Tomé el ómnibus y llegué cerca de las
nueve y media de la noche. Sin hacer ninguna escala, fui trotando hasta el
lugar de reunión y arranque para el desfile de las murgas en el pasaje Arenales
al fondo. Para no desentonar, me puse una modesta careta de gato que encontré
tirada. Del lugar no hallé nada. Todo había sido arrasado y en esa zona de la
barriada se levantaban inconmensurables edificios de alta gama totalmente enrejados
a buena distancia de los mismos y en todo su perímetro. Más allá de las rejas,
amplias avenidas con un tránsito infernal. Comencé a desandar mi camino por la
parte del pasaje Arenales que queda y desemboca en Iriondo, que ahora es
llamada Ingeniero Thedy. Mientras me acercaba, oía por los altavoces una
canción tropical: “… el camaleón, nena,
el camaleón, cambia de colores según la ocasión,… tu corazón, nena, tu corazón,
cambia de colores como el camaleón…” Por fin, yendo por Vértiz desemboqué
en Monteagudo. No había casi nadie. Las filas de luces mostraban una mayoría de
lámparas quemadas. Las guirnaldas desvencijadas se descolgaban hasta el piso.
Un vientito melancólico que venía desde el río levantaba remolinos de antiguo
papel picado y sucias tiras de serpentinas enredadas. Caminé, o tal vez corrí,
dos o tres cuadras, yendo y viniendo. Una mascarita se me acercó dando saltos.
“¿Que
hacés? ¿Me conocés?
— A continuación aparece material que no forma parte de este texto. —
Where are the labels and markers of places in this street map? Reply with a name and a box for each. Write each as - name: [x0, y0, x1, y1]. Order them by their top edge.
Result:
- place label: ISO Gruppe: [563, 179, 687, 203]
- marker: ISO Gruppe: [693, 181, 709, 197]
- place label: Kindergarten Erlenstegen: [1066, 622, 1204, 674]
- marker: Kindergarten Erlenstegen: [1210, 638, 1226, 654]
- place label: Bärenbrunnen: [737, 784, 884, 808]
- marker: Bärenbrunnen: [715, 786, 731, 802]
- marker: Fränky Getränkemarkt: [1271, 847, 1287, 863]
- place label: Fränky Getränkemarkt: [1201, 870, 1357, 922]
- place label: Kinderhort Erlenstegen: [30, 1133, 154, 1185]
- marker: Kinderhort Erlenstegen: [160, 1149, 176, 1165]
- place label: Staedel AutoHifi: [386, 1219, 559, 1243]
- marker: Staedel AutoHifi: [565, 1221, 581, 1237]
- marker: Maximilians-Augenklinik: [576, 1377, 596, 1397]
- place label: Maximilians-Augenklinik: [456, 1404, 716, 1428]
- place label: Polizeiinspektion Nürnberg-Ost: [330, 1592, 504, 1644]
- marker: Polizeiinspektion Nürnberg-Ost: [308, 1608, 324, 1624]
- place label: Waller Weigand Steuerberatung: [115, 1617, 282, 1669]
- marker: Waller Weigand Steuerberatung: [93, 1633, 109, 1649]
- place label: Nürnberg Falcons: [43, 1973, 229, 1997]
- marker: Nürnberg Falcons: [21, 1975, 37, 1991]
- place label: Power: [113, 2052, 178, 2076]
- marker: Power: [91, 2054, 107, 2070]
Adiós, adiós, adiós…”.
Los que nos criamos, crecimos y
formamos en el barrio nos reconocemos aún bajo las más espesas máscaras. Enseguida
supe que ella era Mirtha Lucía. Nos miramos en silencio.
“¡Alegría,
alegría!”, gritó
el mismo locutor desde lo altoparlantes
“¡Qué siga la diversión y el frenesí, no pararse, no pararse…!”
Mirtha Lucía me arrojó un puñadito de
papel picado.
“Creí
que estabas harta del corso”,
le dije.
“Ahora
me gusta”.
“Hay
poca gente”.
“No
hay nadie”, dijo
ella. Me tiró otro poco de papel picado y agregó: “Yo te quise…”
“¡Que
no decaiga este jolgorio y esta algarabía! ¡Viva la alegría!”, suplicó el locutor.
“Nunca
entendí el carnaval”,
dije yo, mientras le tomaba la mano. Ella se soltó.
“Pues
te ha llegado el momento de entenderlo… a cierta edad nada es venturoso. El
carnaval es la juventud. No hay otro secreto”, me mojó con un pomo de agua
perfumada y se alejó con paso de murga contoneando sus curvas bastante excedidas
en medidas y en peso.
Yo empecé a caminar por Vélez
Sarsfield hacia el boulevard Avellaneda, hacia la avenida Alberdi para tomar el
ómnibus de regreso. Tiré la careta de gato en un portal. Todavía se oía al
locutor: “¡Que nunca muera esta fiesta,
este entusiasmo, esta alegría… esta felicidad!...”.